Image and design file data
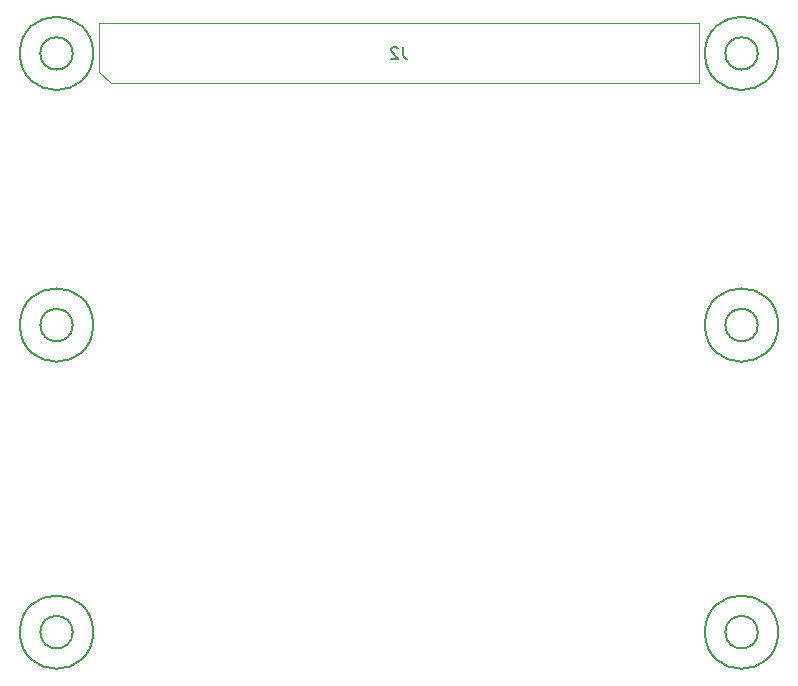
<source format=gbr>
G04 #@! TF.GenerationSoftware,KiCad,Pcbnew,(5.1.5-0-10_14)*
G04 #@! TF.CreationDate,2020-04-19T22:53:18-04:00*
G04 #@! TF.ProjectId,RPi-pHat-Thermocouple,5250692d-7048-4617-942d-546865726d6f,rev?*
G04 #@! TF.SameCoordinates,Original*
G04 #@! TF.FileFunction,Other,Fab,Bot*
%FSLAX46Y46*%
G04 Gerber Fmt 4.6, Leading zero omitted, Abs format (unit mm)*
G04 Created by KiCad (PCBNEW (5.1.5-0-10_14)) date 2020-04-19 22:53:18*
%MOMM*%
%LPD*%
G04 APERTURE LIST*
%ADD10C,0.150000*%
%ADD11C,0.100000*%
G04 APERTURE END LIST*
D10*
X75375000Y-77000000D02*
G75*
G03X75375000Y-77000000I-1375000J0D01*
G01*
X77100000Y-77000000D02*
G75*
G03X77100000Y-77000000I-3100000J0D01*
G01*
X17375000Y-77000000D02*
G75*
G03X17375000Y-77000000I-1375000J0D01*
G01*
X19100000Y-77000000D02*
G75*
G03X19100000Y-77000000I-3100000J0D01*
G01*
X19100000Y-51000000D02*
G75*
G03X19100000Y-51000000I-3100000J0D01*
G01*
X17375000Y-51000000D02*
G75*
G03X17375000Y-51000000I-1375000J0D01*
G01*
X77100000Y-28000000D02*
G75*
G03X77100000Y-28000000I-3100000J0D01*
G01*
X75375000Y-28000000D02*
G75*
G03X75375000Y-28000000I-1375000J0D01*
G01*
X77100000Y-51000000D02*
G75*
G03X77100000Y-51000000I-3100000J0D01*
G01*
X75375000Y-51000000D02*
G75*
G03X75375000Y-51000000I-1375000J0D01*
G01*
X19100000Y-28000000D02*
G75*
G03X19100000Y-28000000I-3100000J0D01*
G01*
X17375000Y-28000000D02*
G75*
G03X17375000Y-28000000I-1375000J0D01*
G01*
D11*
X19600000Y-25460000D02*
X19600000Y-29540000D01*
X19600000Y-29540000D02*
X20600000Y-30540000D01*
X20600000Y-30540000D02*
X70400000Y-30540000D01*
X70400000Y-30540000D02*
X70400000Y-25460000D01*
X70400000Y-25460000D02*
X19600000Y-25460000D01*
D10*
X45333333Y-27452380D02*
X45333333Y-28166666D01*
X45380952Y-28309523D01*
X45476190Y-28404761D01*
X45619047Y-28452380D01*
X45714285Y-28452380D01*
X44904761Y-27547619D02*
X44857142Y-27500000D01*
X44761904Y-27452380D01*
X44523809Y-27452380D01*
X44428571Y-27500000D01*
X44380952Y-27547619D01*
X44333333Y-27642857D01*
X44333333Y-27738095D01*
X44380952Y-27880952D01*
X44952380Y-28452380D01*
X44333333Y-28452380D01*
M02*

</source>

Exercise objective
Give an exact copy of the lines from the one with "X44523809Y-27452380D01*" through the end of the entries, both ends included.

Finished task
X44523809Y-27452380D01*
X44428571Y-27500000D01*
X44380952Y-27547619D01*
X44333333Y-27642857D01*
X44333333Y-27738095D01*
X44380952Y-27880952D01*
X44952380Y-28452380D01*
X44333333Y-28452380D01*
M02*

</source>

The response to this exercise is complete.